Imagine that you run a clinical system for a healthcare organization. Clinicians and caregivers have little tolerance for downtime. They need to have access to clinical IT systems around the clock to ensure that they’re providing the highest-quality care at all times.
To meet the around-the-clock demands of clinicians, applications must be able to handle failures with minimal impact to their users. How do they keep their applications operational, both for localized incidents and for large-scale disasters?
In this unit, you’ll learn how to include elements from the reliability pillar in your architecture design.
What is reliability?
In a complex application, any number of things can go wrong at any scale. Individual servers and hard drives can fail. A web application deployment issue might unintentionally drop all tables in a database. Whole datacenters might become unreachable. A ransomware incident might maliciously encrypt all your data. It’s critical that your application stays reliable and can handle both localized and broad-impact incidents.

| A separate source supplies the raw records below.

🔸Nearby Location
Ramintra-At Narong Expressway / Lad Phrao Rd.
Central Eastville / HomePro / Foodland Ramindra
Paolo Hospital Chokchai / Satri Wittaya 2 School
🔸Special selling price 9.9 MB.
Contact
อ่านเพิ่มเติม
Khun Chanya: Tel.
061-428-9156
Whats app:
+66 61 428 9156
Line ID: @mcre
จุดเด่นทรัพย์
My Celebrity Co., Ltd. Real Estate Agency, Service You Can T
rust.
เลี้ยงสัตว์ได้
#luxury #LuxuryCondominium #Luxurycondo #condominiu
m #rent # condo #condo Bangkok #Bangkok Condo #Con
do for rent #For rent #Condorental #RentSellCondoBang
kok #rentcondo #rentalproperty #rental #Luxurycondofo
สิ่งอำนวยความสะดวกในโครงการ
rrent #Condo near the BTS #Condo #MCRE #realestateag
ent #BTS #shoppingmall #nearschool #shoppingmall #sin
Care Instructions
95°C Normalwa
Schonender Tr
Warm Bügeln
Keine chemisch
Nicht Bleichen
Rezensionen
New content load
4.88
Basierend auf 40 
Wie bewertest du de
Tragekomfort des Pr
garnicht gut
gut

Designing for reliability includes maintaining uptime through small-scale incidents and temporary conditions like partial network outages. You can ensure that your application can handle localized failures by integrating high availability into each component of the application and eliminating single points of failure. Such a design also minimizes the impact of infrastructure maintenance. High-availability designs typically aim to eliminate the impact of incidents quickly and automatically, and to ensure that the system can continue to process requests with little to no impact.
Designing for reliability also focuses on recovery from data loss and from larger-scale disasters. Recovery from these types of incidents often involves active intervention, though automated recovery steps can reduce the time needed to recover. These types of incidents might result in some amount of downtime or permanently lost data. Disaster recovery is as much about careful planning as it is about execution.
Including high availability and recoverability in the design of your architecture protects your business from financial losses that result from downtime and lost data. They ensure that your reputation isn’t negatively affected by a loss of trust from your customers.
Architecting for reliability ensures that your application can meet the commitments you make to your customers. This includes ensuring that your systems are available to end users and can recover from any failures.
Build a highly available architecture
For availability, identify the service-level agreement (SLA) you’re committing to. Examine the potential high-availability capabilities of your application relative to your SLA, and identify where you have proper coverage and where you’ll need to make improvements. Your goal is to add redundancy to components of the architecture so that you’re less likely to experience an outage.
Examples of high-availability design components include clustering and load balancing:
Clustering replaces a single VM with a set of coordinated VMs. When one VM fails or becomes unreachable, services can fail over to another one that can service the requests.
Load balancing spreads requests across many instances of a service/ web hosts, detecting failed instances and preventing requests from being routed to them.
Build an architecture that can recover from failure
For recoverability, you should perform an analysis that examines your possible data loss and major downtime scenarios. Your analysis should include an exploration of recovery strategies and the cost/benefit tradeoff for each. This exercise will give you important insight into your organization’s priorities, and help clarify the role of your application. The results should include the application’s:
- Recovery point objective (RPO): The maximum duration of acceptable data loss. RPO is measured in units of time, not volume. Examples are “30 minutes of data,” “four hours of data,” and so on. RPO is about limiting and recovering from data loss, not data theft.
- Recovery time objective (RTO): The maximum duration of acceptable downtime, where “downtime” is defined by your specification. For example, if the acceptable downtime duration is eight hours in the event of a disaster, then your RTO is eight hours.
With RPO and RTO defined, you can design backup, restore, replication, and recovery capabilities into your architecture to meet these objectives.
Every cloud provider offers a suite of services and features that you can use to improve your application’s availability and recoverability. When possible, use existing services and best practices, and try to resist creating your own.
Hard drives can fail, datacenters can become unreachable, and hackers can attack. It’s important that you maintain a good reputation with your customers by using availability and recoverability. Availability focuses on maintaining uptime through conditions like network outages, and recoverability focuses on retrieving data after a disaster.